Bei meiner nächsten Therapiestunde erzählte ich dem Therapeuten aufgeregt von meiner Begegnung mit Gott. Er war total aus dem Häuschen und fragte in welcher Gemeinde ich denn war. – Ich nannte sie ihm, woraufhin er zu seinem Schrank stürmte und mir ein Gemeindemagazin in die Hand drückte. – Ausgerechnet von der Gemeinde, in der ich dieses Erlebnis hatte.
Er zeigte mir die letzte Seite und seinen Namen, der dort als Seelsorger aufgeführt war. Gott hatte mich also vorher schon zu meinem Heilungsprozess geführt.
Mein Leben änderte sich nicht von heute auf morgen. Aber nach und nach gingen die Panikattacken weg, ich räumte auf in meinem Leben, ich versöhnte mich mit meiner Familie und mit alten Freunden. Gott wirkte echte Wunder in meinem Leben (die tut er heute noch). Er malte mir wieder Farben in mein Herz, entfernte Süchte und ich lernte wieder zu lachen.

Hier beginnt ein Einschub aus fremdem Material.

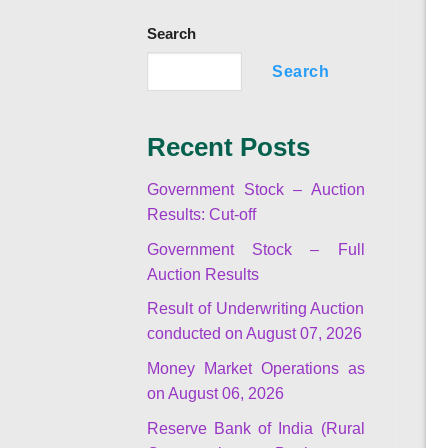
Search
Search
Recent Posts
Government Stock – Auction
Results: Cut-off
Government Stock – Full
Auction Results
Result of Underwriting Auction
conducted on August 07, 2026
Money Market Operations as
on August 06, 2026
Reserve Bank of India (Rural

Ich war seitdem nie wieder alleine. Gott gebrauchte mich, um die zu ermutigen, die damals mit mir dieses Leben geführt hatten und verloren waren. Erst dann verstand ich, weshalb ich erst durch dieses Tal gehen musste, bevor ich ihn wirklich erkennen konnte und der Schleier von meinen Augen fiel.
Das alles war für etwas gut. – ER war immer da, ist es heute und wird es immer sein.